Ta'wilat al-Qur'an
- Editor: Ahmet Vanlıoğlu
- Author: Abu Mansur al-Maturidi
- Original title: Ta'wilat al-Qur'an (also Ta'wilat Ahl al-Sunna)
- Translator: Translated into Turkish by Bekir Topaloğlu, Mehmet Erdoğan, İbrahim Tüfekçi, S. Kemal Sandıkçı, Fadıl Ayğan, Yunus Vehbi Yavuz
- Cover artist: Halil Yılmaz
- Language: Arabic, Turkish
- Subject: Tafsir
- Publisher: Mizan Yayınevi, Ensar Neşriyat
- Publication place: Ma Wara' al-Nahr (the land which lies beyond the river), Transoxiana (Central Asia)
- Followed by: Kitab al-Tawhid

= Tafsir al-Maturidi =

Classic text by Abu Mansur al-Maturidi

Ta'wilat Ahl al-Sunna (تأويلات أهل السنة), commonly known as Tafsir al-Maturidi (تفسير الماتريدي), is a classical Sunni tafsir (Qur'anic exegesis), written by the famed theologian Abu Mansur al-Maturidi (d. 333/944), who was a contemporary of al-Tabari.

Al-Maturidi prefers to combine the traditional and rational sources.
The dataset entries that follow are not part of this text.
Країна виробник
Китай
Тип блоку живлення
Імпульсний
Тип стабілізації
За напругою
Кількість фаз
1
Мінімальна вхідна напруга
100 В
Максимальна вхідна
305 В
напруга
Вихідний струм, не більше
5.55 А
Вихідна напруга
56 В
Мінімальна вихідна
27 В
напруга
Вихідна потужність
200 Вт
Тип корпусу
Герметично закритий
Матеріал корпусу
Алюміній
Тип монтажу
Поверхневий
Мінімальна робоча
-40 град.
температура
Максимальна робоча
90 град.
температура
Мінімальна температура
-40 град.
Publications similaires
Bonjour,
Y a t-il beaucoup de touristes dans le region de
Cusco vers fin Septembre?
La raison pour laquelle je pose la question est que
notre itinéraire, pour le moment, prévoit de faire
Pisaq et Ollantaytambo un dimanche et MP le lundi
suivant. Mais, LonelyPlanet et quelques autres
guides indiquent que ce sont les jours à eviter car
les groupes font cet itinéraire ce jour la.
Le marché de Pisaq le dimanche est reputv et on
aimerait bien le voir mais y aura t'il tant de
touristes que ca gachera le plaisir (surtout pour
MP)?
Consequently, it can be identified as the exegesis that amalgamates traditional exegesis (Tafsir bi al-Ma'thur — which is interpretation based on tradition or text) with rational exegesis (Tafsir bi al-Ra'y — which is exegesis based on independent opinion).

Al-Maturidi often indicates what the theological or sectarian issues at stake in debates over the meanings of a given verse or passage of scripture. He defended wisely, reasonably and strongly the doctrinal views of Ahl al-Sunnah wa al-Jama'ah on the valid basis available in the Qur'an.

According to a later commentator on this work, 'Alā' al-Din Ahmad b. Muhammad Abu Bakr al-Samarqandi (d. around 540/1145), al-Maturidi did not write the Ta'wilat himself; rather, it is a compilation of his teachings that was prepared by his students. This is possible, as in some parts of the text the line of argument is rather convoluted and repetitious and does not appear to have been composed by a single author.